4 years, 10 months ago

Solving the Polyglot Persistence Puzzle – Defining the Information Value Lifecycle

I believe an Information Architect’s primary purpose is
to increase the value of the information assets belonging to an
organization. Securing and making
information available is no longer sufficient to grow the competitive
capabilities of an organization. Information architects must get:

  • the right information
  • to the right person

  • at the right time
  • in the right format
  • so the best decisions can be made at all levels of the
    organization.

To assist Information Architects in understanding and
defining a process to increase the value of information assets, I have created
an Information Value Lifecycle map. This
is the first step in understanding the characteristics of information on the
way to building Polyglot Persistent Architectures.

Building an Information Value Lifecycle map is done in 7
steps.

Step 1 – Build the Information Value Lifecycle map
layout.Each organization has multiple levels of decision
making. For each level of decision
making, there are Information Usage patterns and the Information Structures
needed to support the usages. The
example below starts with the Transaction Owners, the staff that create,
maintain and own the transactions required to run the business. At the highest level are the CEO and Board of
Directors (BoD). Maps will differ to
reflect each organization’s hierarchical process of decision making.

Step 2 – Define the Information Usage patterns and the
Information Structures needed to support the Information Usage pattern.

Typically different levels of decision making require
different levels of aggregation and summarization of information – from simple
transaction reporting to cross line of business and industry aggregations, analytics and predictive analysis. Information architectures over the years have
evolved well know sets of information structures (most commonly 3rd
Normal Form, Star, Snowflake and Cube schemas) needed to support these Usage
Patterns.

Step 3 – Define the processes needed to transform and
aggregate information from transactions to the highest level of the decision
making process.

Extract, transform and load (ETL) processes move
information from one level of decision making to the next based on the
information usage patterns. Mapping
these ETL process at a high level ensures data linage is understood and
information accuracy is guaranteed. Some
applications provide capabilities ‘jump’ the information past some levels to
the highest levels of the decision making process. Oracle Hyperion is an example.

Step 4 – Record Master Data Management usage patterns

Understanding Master Data usage patterns gives insights
into which types of information are most important to an organization. They also indicate the level of information
management maturity – more usage of master data reflects an understanding of
the value of master data and a willingness to invest to realize that value.

Step 5 – Identify Big Data usage patterns

Most organizations have begun the process of deploying
and realizing the value of Big Data. Recording
Big Data usage patterns shows the maturity of an organization in relationship
to their ability to adopt and deploy new technologies.

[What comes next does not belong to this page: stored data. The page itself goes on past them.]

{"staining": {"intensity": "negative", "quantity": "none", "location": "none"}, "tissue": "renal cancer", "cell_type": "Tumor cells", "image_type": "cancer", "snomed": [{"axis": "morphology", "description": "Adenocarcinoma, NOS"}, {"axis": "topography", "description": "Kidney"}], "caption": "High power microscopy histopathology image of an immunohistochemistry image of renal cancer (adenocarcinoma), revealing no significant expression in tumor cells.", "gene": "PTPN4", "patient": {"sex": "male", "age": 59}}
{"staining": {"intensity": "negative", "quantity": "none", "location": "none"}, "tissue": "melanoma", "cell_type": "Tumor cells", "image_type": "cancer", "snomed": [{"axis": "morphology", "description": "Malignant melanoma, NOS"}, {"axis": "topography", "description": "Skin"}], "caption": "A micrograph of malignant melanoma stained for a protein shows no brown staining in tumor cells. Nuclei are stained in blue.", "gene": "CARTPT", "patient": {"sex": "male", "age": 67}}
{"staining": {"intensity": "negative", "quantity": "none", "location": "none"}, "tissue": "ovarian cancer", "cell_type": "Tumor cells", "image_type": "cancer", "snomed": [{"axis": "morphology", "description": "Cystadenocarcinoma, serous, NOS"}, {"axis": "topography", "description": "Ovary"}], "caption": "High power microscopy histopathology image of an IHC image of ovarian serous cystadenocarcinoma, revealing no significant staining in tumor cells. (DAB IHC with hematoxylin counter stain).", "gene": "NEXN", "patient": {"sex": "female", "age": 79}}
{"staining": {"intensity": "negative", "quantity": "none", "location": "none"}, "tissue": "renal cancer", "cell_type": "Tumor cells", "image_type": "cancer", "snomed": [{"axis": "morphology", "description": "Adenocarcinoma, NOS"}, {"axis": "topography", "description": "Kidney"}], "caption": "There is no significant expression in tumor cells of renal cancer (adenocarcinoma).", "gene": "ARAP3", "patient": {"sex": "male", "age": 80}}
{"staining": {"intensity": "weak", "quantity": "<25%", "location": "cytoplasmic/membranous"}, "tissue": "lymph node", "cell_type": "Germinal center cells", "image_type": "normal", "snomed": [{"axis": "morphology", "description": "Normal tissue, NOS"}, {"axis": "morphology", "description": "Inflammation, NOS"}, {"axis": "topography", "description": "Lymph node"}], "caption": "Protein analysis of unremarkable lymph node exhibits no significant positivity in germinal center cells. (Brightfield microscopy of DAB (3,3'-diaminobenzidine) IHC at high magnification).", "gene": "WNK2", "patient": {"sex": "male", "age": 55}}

Step 6 – Identify the ‘Gold Nuggets’ in Big Data

Identify where Big Data data mining and analytics has
increased the quality and/or quantity of information inputted into the Information
Value Lifecycle. These processes are
commonly referred to as finding the ‘Gold Nuggets’ of information that were previously
not known. It’s important to understand
the value of the ‘Gold Nuggets’ in the decision making process of an
organization to justify the level of effort and expense of deploying Big Data
architectures.

Step 7 – Identify new Big Data information value
opportunities

The low cost of some Big Data architectures has allowed
organization to capture new sources of data that have lead to new ways of doing
business. Many of these use cases
include social media as a way of judging the success of marketing campaigns and
new product lunches. Capturing these Big
Data opportunities shows the agility and innovativeness of an organization.